(Beginning of Provided records)
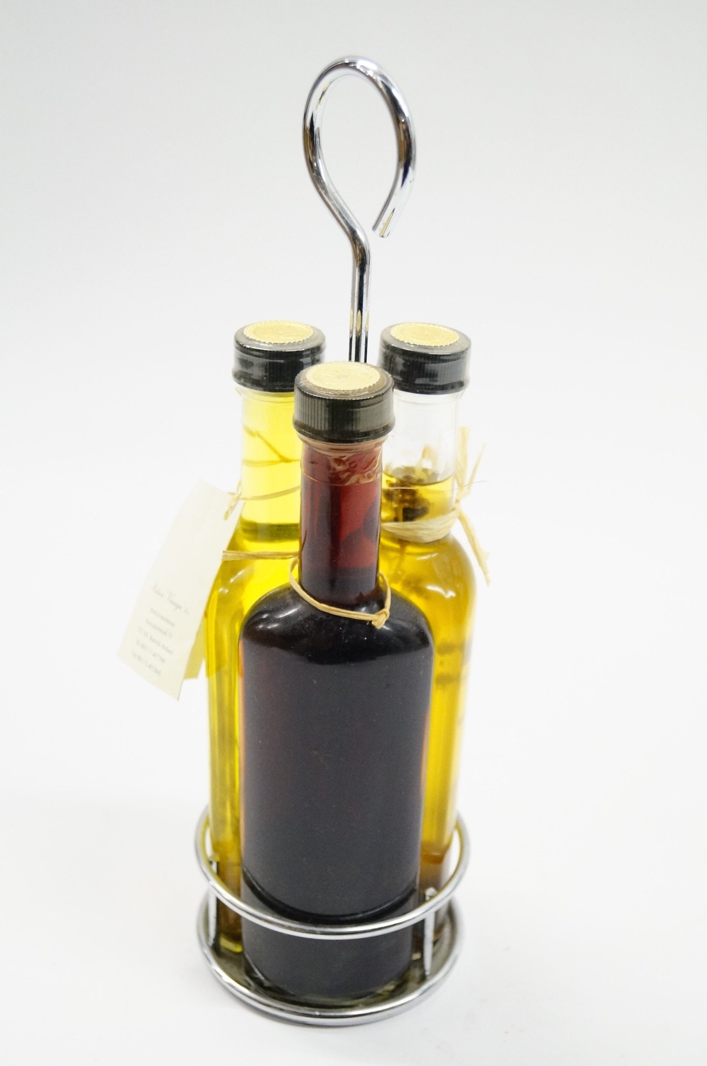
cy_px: 533
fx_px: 1552
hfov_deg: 25.7
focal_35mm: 52
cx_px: 354
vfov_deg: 37.9
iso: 2500
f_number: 4.5
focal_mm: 35
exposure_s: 1/60
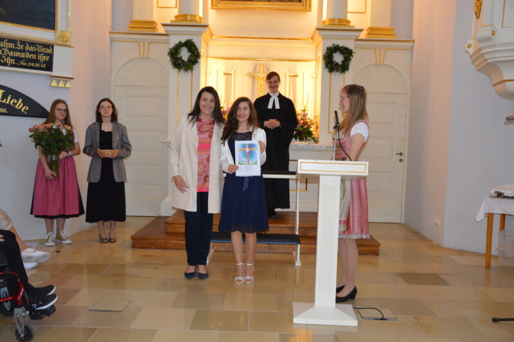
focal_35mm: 36
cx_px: 257
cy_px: 171
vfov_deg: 36.8
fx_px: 514
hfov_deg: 53.2
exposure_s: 1/60
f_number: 3.8
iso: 560
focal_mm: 24
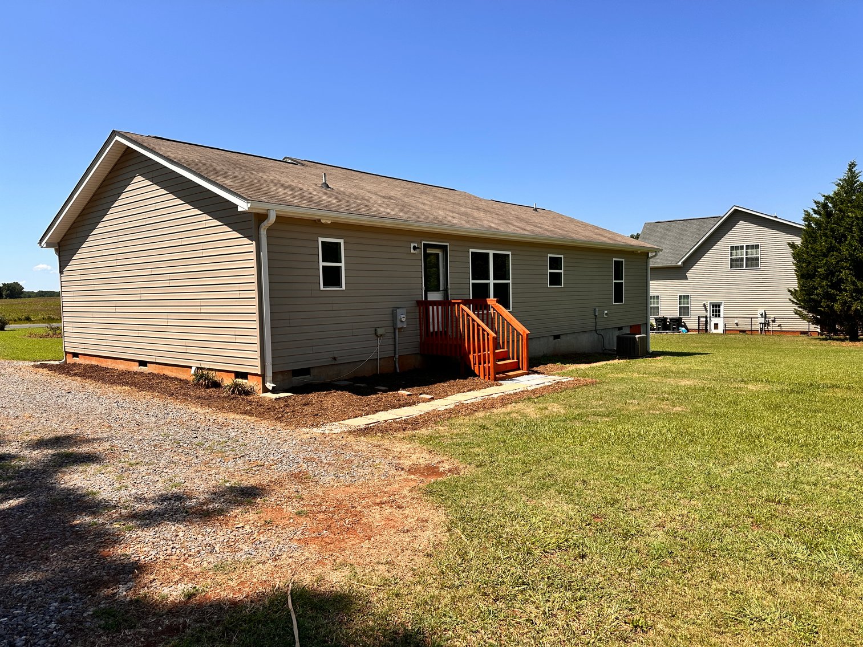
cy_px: 324
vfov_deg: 56.8
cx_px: 432
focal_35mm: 24
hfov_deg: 71.6
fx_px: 598
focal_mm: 6.86
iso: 80
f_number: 1.78
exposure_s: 1/3717
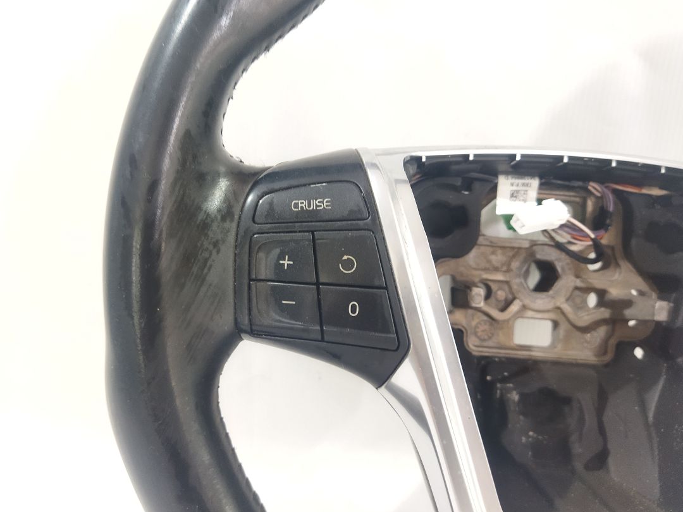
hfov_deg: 59.9
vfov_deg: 46.8
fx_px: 592
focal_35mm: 30
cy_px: 243
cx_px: 319
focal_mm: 4.71
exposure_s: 1/33
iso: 353
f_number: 1.79
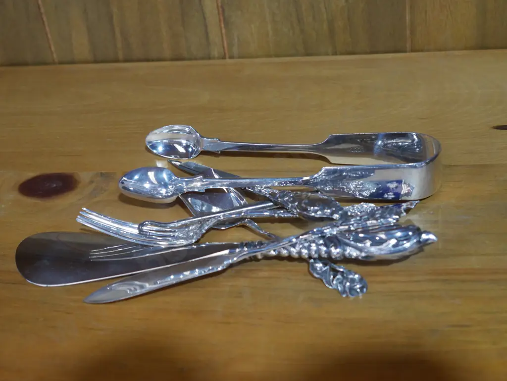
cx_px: 254
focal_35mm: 64
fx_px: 938
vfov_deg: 22.9
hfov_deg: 30.3
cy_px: 190
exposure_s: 1/80
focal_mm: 32
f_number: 5.4
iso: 1000
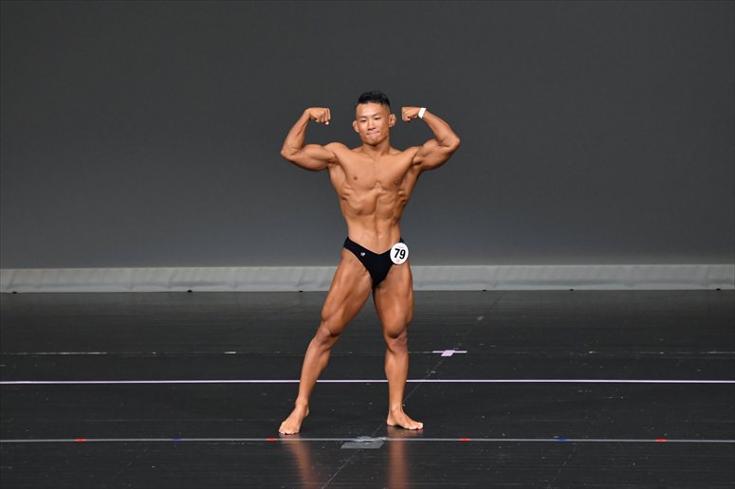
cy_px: 244
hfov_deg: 6.5
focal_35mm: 315
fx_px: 6428
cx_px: 368
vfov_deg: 4.4
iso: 4000
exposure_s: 1/400
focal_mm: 210
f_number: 5.6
(End of Provided records)
● Exercise aim: Give every line above again exactly, omitting whatever pictures appear.

● Answer to this problem:
cy_px: 533
fx_px: 1552
hfov_deg: 25.7
focal_35mm: 52
cx_px: 354
vfov_deg: 37.9
iso: 2500
f_number: 4.5
focal_mm: 35
exposure_s: 1/60
focal_35mm: 36
cx_px: 257
cy_px: 171
vfov_deg: 36.8
fx_px: 514
hfov_deg: 53.2
exposure_s: 1/60
f_number: 3.8
iso: 560
focal_mm: 24
cy_px: 324
vfov_deg: 56.8
cx_px: 432
focal_35mm: 24
hfov_deg: 71.6
fx_px: 598
focal_mm: 6.86
iso: 80
f_number: 1.78
exposure_s: 1/3717
hfov_deg: 59.9
vfov_deg: 46.8
fx_px: 592
focal_35mm: 30
cy_px: 243
cx_px: 319
focal_mm: 4.71
exposure_s: 1/33
iso: 353
f_number: 1.79
cx_px: 254
focal_35mm: 64
fx_px: 938
vfov_deg: 22.9
hfov_deg: 30.3
cy_px: 190
exposure_s: 1/80
focal_mm: 32
f_number: 5.4
iso: 1000
cy_px: 244
hfov_deg: 6.5
focal_35mm: 315
fx_px: 6428
cx_px: 368
vfov_deg: 4.4
iso: 4000
exposure_s: 1/400
focal_mm: 210
f_number: 5.6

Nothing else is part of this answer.